> [Exercise]: Reproduce each of the records below word for word, without altering any character.
Start of Block
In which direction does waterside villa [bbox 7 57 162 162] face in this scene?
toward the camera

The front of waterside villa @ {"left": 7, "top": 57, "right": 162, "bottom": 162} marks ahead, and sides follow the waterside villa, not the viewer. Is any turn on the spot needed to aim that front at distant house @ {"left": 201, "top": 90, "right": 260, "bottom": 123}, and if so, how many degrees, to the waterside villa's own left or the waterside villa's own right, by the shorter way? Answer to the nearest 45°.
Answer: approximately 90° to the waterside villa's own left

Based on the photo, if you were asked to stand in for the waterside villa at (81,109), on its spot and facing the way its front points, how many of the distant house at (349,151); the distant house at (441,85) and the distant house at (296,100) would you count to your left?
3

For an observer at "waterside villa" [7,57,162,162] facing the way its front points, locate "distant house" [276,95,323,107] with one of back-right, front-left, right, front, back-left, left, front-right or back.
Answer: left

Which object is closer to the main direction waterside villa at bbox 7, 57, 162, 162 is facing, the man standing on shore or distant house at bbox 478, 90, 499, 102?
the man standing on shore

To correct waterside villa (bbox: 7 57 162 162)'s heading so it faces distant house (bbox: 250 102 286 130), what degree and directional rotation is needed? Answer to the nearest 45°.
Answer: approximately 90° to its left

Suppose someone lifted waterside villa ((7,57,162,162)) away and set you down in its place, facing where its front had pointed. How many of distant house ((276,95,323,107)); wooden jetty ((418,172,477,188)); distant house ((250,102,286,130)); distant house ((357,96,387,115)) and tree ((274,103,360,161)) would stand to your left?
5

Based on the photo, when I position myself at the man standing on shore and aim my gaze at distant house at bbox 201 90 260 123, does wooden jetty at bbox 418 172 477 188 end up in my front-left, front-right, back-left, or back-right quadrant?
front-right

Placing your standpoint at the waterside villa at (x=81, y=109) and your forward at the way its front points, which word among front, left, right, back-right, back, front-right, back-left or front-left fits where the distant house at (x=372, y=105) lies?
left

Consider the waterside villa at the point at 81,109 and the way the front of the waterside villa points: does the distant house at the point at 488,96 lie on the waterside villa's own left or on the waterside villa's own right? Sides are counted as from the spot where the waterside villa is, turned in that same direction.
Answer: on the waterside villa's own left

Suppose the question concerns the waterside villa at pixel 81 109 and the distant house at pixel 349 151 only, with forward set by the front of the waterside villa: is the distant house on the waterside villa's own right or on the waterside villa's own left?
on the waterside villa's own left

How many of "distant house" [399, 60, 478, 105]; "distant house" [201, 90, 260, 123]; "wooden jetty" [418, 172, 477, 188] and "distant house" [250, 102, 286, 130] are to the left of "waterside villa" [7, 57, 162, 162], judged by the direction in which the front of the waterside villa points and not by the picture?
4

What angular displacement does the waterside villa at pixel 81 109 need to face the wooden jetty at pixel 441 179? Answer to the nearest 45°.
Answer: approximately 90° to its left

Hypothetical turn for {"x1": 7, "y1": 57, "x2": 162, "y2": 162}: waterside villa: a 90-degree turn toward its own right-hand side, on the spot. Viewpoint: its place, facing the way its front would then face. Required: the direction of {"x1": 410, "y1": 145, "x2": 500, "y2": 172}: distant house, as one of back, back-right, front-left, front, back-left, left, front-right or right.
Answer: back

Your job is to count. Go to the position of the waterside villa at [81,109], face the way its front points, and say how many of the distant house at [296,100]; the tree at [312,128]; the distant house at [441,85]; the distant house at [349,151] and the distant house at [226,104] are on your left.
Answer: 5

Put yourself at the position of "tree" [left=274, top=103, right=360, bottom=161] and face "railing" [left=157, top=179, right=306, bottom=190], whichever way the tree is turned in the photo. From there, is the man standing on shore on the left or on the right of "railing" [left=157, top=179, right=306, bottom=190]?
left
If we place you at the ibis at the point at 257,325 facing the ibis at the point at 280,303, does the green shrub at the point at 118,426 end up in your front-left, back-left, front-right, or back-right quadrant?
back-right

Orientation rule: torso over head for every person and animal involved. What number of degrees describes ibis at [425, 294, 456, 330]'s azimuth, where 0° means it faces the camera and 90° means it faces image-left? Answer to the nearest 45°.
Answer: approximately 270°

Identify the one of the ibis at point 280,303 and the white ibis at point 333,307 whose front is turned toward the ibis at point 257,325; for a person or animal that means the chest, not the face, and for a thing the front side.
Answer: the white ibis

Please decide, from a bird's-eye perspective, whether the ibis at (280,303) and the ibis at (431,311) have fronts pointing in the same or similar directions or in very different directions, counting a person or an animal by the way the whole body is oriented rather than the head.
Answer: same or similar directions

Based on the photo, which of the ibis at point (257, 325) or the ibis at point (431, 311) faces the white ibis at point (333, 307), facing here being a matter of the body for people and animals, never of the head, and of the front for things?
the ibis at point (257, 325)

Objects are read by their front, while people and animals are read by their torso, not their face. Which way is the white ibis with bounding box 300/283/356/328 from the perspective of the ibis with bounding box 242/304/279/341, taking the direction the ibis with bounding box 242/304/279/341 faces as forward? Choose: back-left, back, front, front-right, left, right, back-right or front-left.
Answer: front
End of Block
> [Answer to this problem]:
In which direction does waterside villa [bbox 7 57 162 162] face in this scene?
toward the camera

The front of waterside villa @ {"left": 7, "top": 57, "right": 162, "bottom": 162} marks ahead, and sides follow the waterside villa, not the viewer. Is any turn on the spot needed to aim that front at distant house @ {"left": 201, "top": 90, "right": 260, "bottom": 123}, and if so, how many degrees, to the waterside villa's own left or the waterside villa's own right, by the shorter way? Answer to the nearest 45°.
Answer: approximately 90° to the waterside villa's own left

Based on the photo, if you were asked to stand in for the waterside villa at (81,109), on its spot and facing the way its front points, how many of the distant house at (349,151); the distant house at (441,85) and the distant house at (296,100) would you count to your left?
3

For an observer at "waterside villa" [7,57,162,162] facing the way its front points, locate "distant house" [276,95,323,107] with one of back-right, front-left, right, front, back-left, left, front-right or back.
Answer: left

Which object is closer to the main direction waterside villa at bbox 7, 57, 162, 162 is facing, the man standing on shore or distant house at bbox 478, 90, 499, 102?
the man standing on shore

To correct waterside villa (bbox: 7 57 162 162)'s heading so it faces distant house (bbox: 250 102 286 130), what degree and directional rotation is needed? Answer to the nearest 45°.
Answer: approximately 90° to its left

Suppose someone lifted waterside villa ((7,57,162,162)) away and set you down in its place, facing where its front had pointed. How many of distant house ((276,95,323,107)); wooden jetty ((418,172,477,188)); distant house ((250,102,286,130)); distant house ((357,96,387,115)) and tree ((274,103,360,161)) would stand to your left?
5

Based on the photo, when I position myself at the man standing on shore and aim my gaze at distant house at bbox 201 90 260 123, does wooden jetty at bbox 418 172 477 188 end up in my front-left, front-right, back-left, or back-right quadrant?
front-right

Placing your standpoint at the waterside villa at (x=81, y=109) and your forward at the way its front points, which word among front, left, right, back-right, back, front-right, back-left or front-left fits where the distant house at (x=372, y=105) lies?
left

Consider the waterside villa at the point at 81,109 and the way the front of the waterside villa points: does the distant house at the point at 488,96 lie on the waterside villa's own left or on the waterside villa's own right? Sides are counted as from the spot where the waterside villa is, turned in that same direction.
Answer: on the waterside villa's own left

Suppose the question concerns the waterside villa at pixel 81 109 and the distant house at pixel 349 151 only, with forward set by the front of the waterside villa: is the distant house on the waterside villa's own right or on the waterside villa's own left?
on the waterside villa's own left

How many of "distant house" [399, 60, 478, 105]; "distant house" [201, 90, 260, 123]; "wooden jetty" [418, 172, 477, 188] and "distant house" [250, 102, 286, 130] are to the left of "waterside villa" [7, 57, 162, 162], judged by the direction in which the front of the waterside villa points and not by the picture?
4

What angular displacement does the waterside villa at pixel 81 109 need to face the wooden jetty at pixel 441 179? Answer to the nearest 45°.
Answer: approximately 90° to its left

Hypothetical turn for {"x1": 7, "y1": 57, "x2": 162, "y2": 162}: waterside villa: a 90-degree turn toward its own right-hand side, on the spot. Viewpoint: its place, facing the way its front would then face. Required: the direction of {"x1": 410, "y1": 145, "x2": 500, "y2": 172}: distant house, as one of back, back-right, front-left, front, back-left, left, front-right or right.
Answer: back

Your job is to count. Go to the position of the waterside villa at [81,109], face the way its front points, and say how many of the distant house at [296,100]; the tree at [312,128]; the distant house at [441,85]; the distant house at [349,151] and the distant house at [226,104] are on your left.
Answer: 5

Put yourself at the position of "tree" [left=274, top=103, right=360, bottom=161] and face "railing" [left=157, top=179, right=306, bottom=190], whichever way the tree is turned in the photo. From there, is the man standing on shore on the left or on the right of "railing" [left=157, top=179, right=306, bottom=190]?
left
If we place you at the ibis at the point at 257,325 facing the ibis at the point at 280,303, does the green shrub at the point at 118,426 end up in your front-left, back-left, front-right, or back-right quadrant?
back-right

Orientation rule: torso over head for every person and animal involved. What number of degrees describes ibis at [425, 294, 456, 330]'s azimuth, where 0° means it faces the camera and 90° means it faces image-left? Answer to the nearest 45°.
Answer: approximately 270°

Identify the one of the ibis at point 280,303 and the white ibis at point 333,307 whose front is turned toward the ibis at point 257,325; for a person or animal that means the chest, not the face, and for a thing the front side.
Answer: the white ibis

Please decide, from a bird's-eye perspective, whether the ibis at (280,303) and the ibis at (431,311) have fronts pointing in the same or similar directions or in very different directions, counting a person or an animal by the way the whole body is oriented rather than the head.
Answer: same or similar directions

Based on the photo, which of the ibis at point (257, 325) or the ibis at point (431, 311) faces the white ibis at point (333, 307), facing here being a matter of the body for people and animals, never of the head, and of the front for things?
the ibis at point (257, 325)

Objects are read by their front, while people and animals are read by their torso, not their face. Which way is the white ibis with bounding box 300/283/356/328 from the perspective of the ibis with bounding box 242/304/279/341, taking the direction the ibis with bounding box 242/304/279/341 faces as forward? Choose: back-left, back, front, front-right, left, right, back-right or front-left.
Answer: front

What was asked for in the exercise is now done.